Die psychische Befindlichkeit von Frauen nach der Geburt ist bereits eingehend untersucht worden, von Hormonveränderungen bis zur postnatalen Depression. Über die Auswirkungen der Kindsgeburt auf die Psyche von Männern gab es bislang kaum Daten. Das Thema ist nicht nur wissenschaftliches Neuland, es ist auch aus gesellschaftlicher Sicht spannend, denn die Rolle von werdenden Vätern bei der Geburt hat sich in den vergangenen 30 Jahren grundlegend verändert.

Früher waren Männer gezwungen, kettenrauchend auf dem Flur auf und ab zu gehen, bis ihnen jemand die glückliche Nachricht überbrachte und sie das Baby kurz durch eine Glasscheibe bestaunen durften. Heute scheint es Pflicht zu sein, im Kreißsaal der Partnerin zur Seite zu stehen. Nur wenige Paare ziehen es vor, den intimen Moment der Geburt lieber nicht zu teilen, weil sie befürchten, dass die Erotik später darunter leiden könnte.

"Man kann schon von einem gesellschaftlichen Druck sprechen, der Väter dazu bringt, bei der Geburt dabei zu sein", sagt die Medizinerin Valenka Dorsch. Sie befragte für ihre Untersuchung die Männer getrennt von den Frauen, um ehrliche Antworten zu bekommen. Eine häufige Antwort auf die Frage nach der Motivation, bei der Geburt dabei zu sein: "Ich tue es meiner Frau zuliebe."

Je mehr Technik, desto negativer

Es zeigte sich, dass sich die Mehrzahl der Männer unrealistische Hoffnungen auf die Einzigartigkeit des Moments hegten. Das Hauptproblem sei, dass die Erwartungen vieler Paare viel zu hoch seien, sagt Forscherin Dorsch: "Es ist eben nicht immer das schönste Erlebnis des Lebens." Positiv sei die Wahrnehmung durchweg bei islamischen Männern gewesen, so die Medizinerin, was allerdings wohl daran liegen könne, dass keiner von ihnen im Kreißsaal dabei war.
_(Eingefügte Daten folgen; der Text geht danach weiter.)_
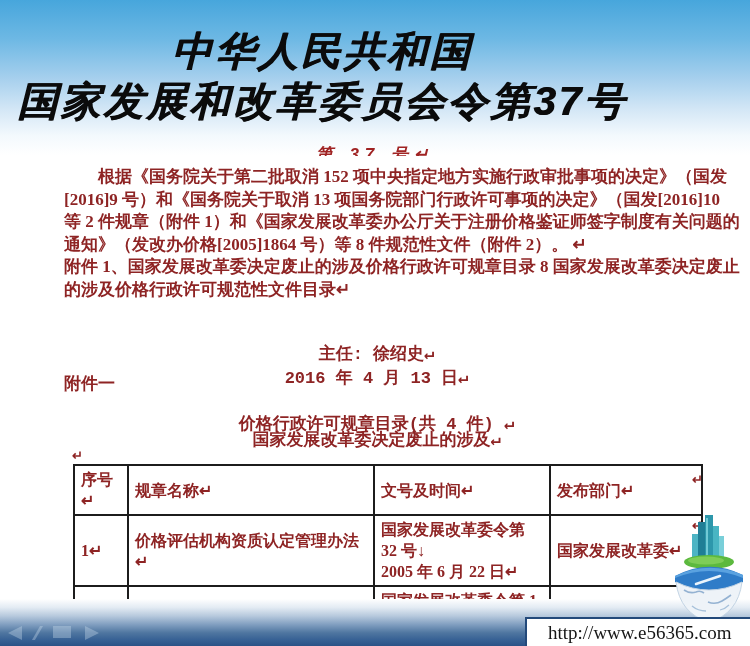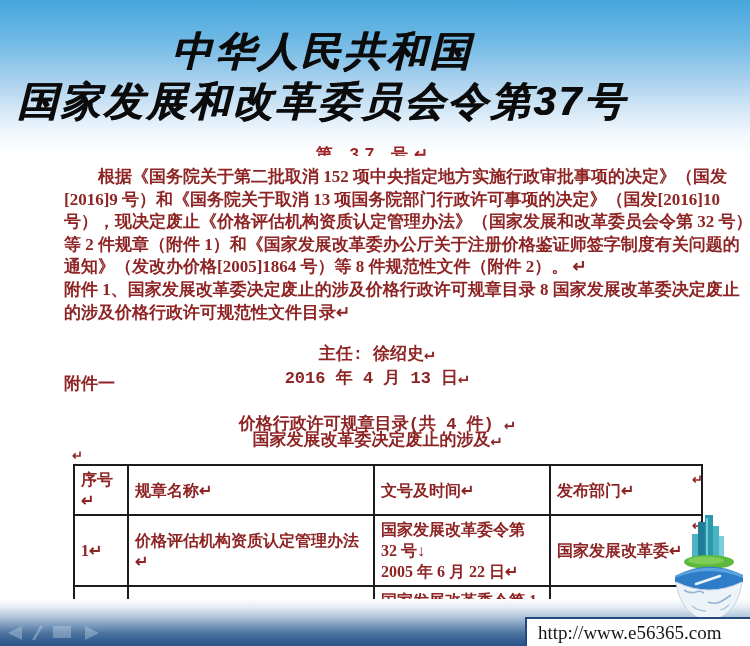--- a/index.html
+++ b/index.html
@@ -14,7 +14,7 @@
     font-family:"Liberation Sans",sans-serif;text-shadow:1px 0 0 #0b0b0b;}
   
   .order-no-clip{position:absolute;top:143px;left:0;width:750px;height:13px;overflow:hidden;text-align:center;}
-  .order-no-clip span{font-size:17px;font-weight:bold;color:#a02323;letter-spacing:6px;}
+  .order-no-clip span{font-size:17px;font-weight:bold;color:#a02323;letter-spacing:6px;font-style:italic;}
   
   .body-text{position:absolute;top:166px;left:64px;width:625px;color:#8e2424;
     font-size:17px;line-height:22.6px;font-family:"Liberation Serif",serif;font-weight:bold;}

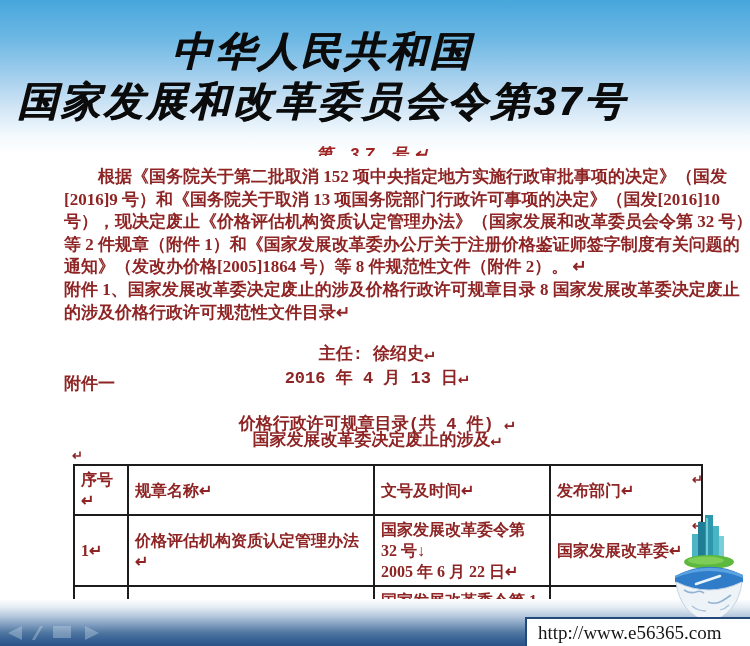--- a/index.html
+++ b/index.html
@@ -73,7 +73,6 @@
   <div class="body-text">
     <div class="body-line indent">根据《国务院关于第二批取消 152 项中央指定地方实施行政审批事项的决定》（国发</div>
     <div class="body-line">[2016]9 号）和《国务院关于取消 13 项国务院部门行政许可事项的决定》（国发[2016]10</div>
-    <div class="body-line">号），现决定废止《价格评估机构资质认定管理办法》（国家发展和改革委员会令第 32 号）</div>
     <div class="body-line">等 2 件规章（附件 1）和《国家发展改革委办公厅关于注册价格鉴证师签字制度有关问题的</div>
     <div class="body-line">通知》（发改办价格[2005]1864 号）等 8 件规范性文件（附件 2）。 ↵</div>
     <div class="body-line">附件 1、国家发展改革委决定废止的涉及价格行政许可规章目录 8 国家发展改革委决定废止</div>

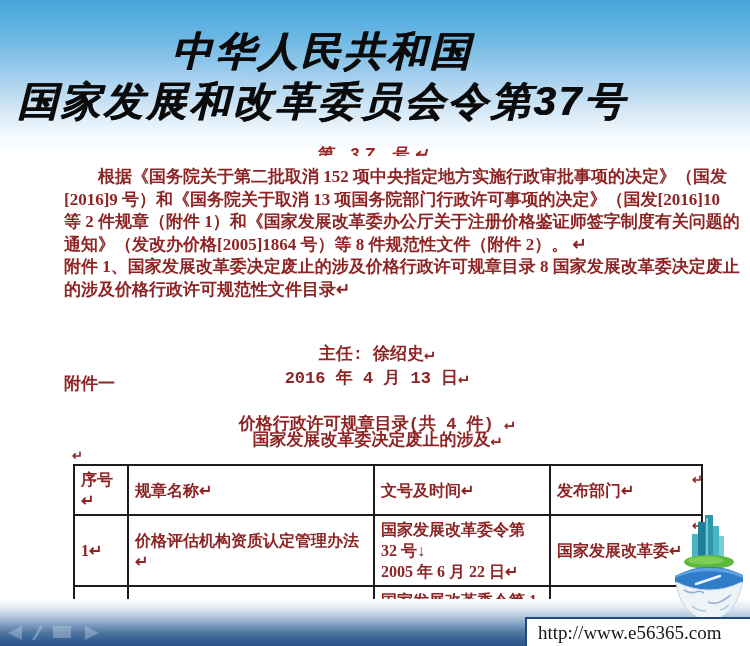--- a/index.html
+++ b/index.html
@@ -54,7 +54,7 @@
   
   .url-box{position:absolute;right:0;bottom:0;width:223px;height:27px;background:#ffffff;z-index:3;
     border-left:2px solid #23497a;border-top:2px solid #23497a;display:flex;align-items:center;}
-  .url-box span{font-family:"Liberation Serif",serif;font-size:19px;color:#161616;padding-left:11px;}
+  .url-box span{font-family:"Liberation Serif",serif;font-size:19px;color:#161616;padding-left:21px;}
 </style>
 </head>
 <body>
Ohnmacht schwer zu verarbeiten

In der Bonner Studie wurden auch die Faktoren untersucht, die einen Einfluss auf das positive oder negative Fazit der Männer hatten. Die beste Bewertung bekam die natürliche Geburt, aber je mehr medizinische Technik im Kreißsaal eingesetzt wurde, desto negativer erlebten die Männer das Geschehen. Wenn die Ärzte eine PDA setzten oder zum Kaiserschnitt rieten, erhöhte das die Ängstlichkeit der werdenden Väter, während es den Müttern eher weiterhalf, sowohl psychisch als auch physisch.

Papa raus

Zwar hatten 62 Prozent der Erstväter einen Geburtsvorbereitungskurs absolviert, dies hatte jedoch der Studie zufolge keinerlei Auswirkungen auf die Befindlichkeit im Kreißsaal. Männer erfahren meist schon in den Kursen, dass sie bei der Geburt ihres Kindes eigentlich hilflos danebenstehen, während die Partnerin Schmerzen erleidet, weint, schreit und sich am Ende fühlt. Bei der Geburt zeigt sich dann, dass es genauso ist, und dass man tatsächlich nichts tun kann, außer anwesend zu sein. Für manche Männer ist die Ohnmacht, nichts tun zu können, schwer zu verarbeiten.

Der französische Arzt Michel Odent, der durch seine Arbeiten zur sanften Geburt bekannt wurde, hat dafür plädiert, dass Frauen es auch wagen sollten, den Vater aus dem Kreißsaal zu schicken. Nach seiner Beobachtung sind nicht alle Männer eine wirkliche Stütze für ihre Frau. Die Geburt gehe "auffallend oft dann wieder richtig voran, wenn Väter sich gerade mal ein wenig im Garten die Beine vertreten oder sich am Kiosk was zu trinken holen", schreibt er. Dabei sein ist eben doch nicht immer alles.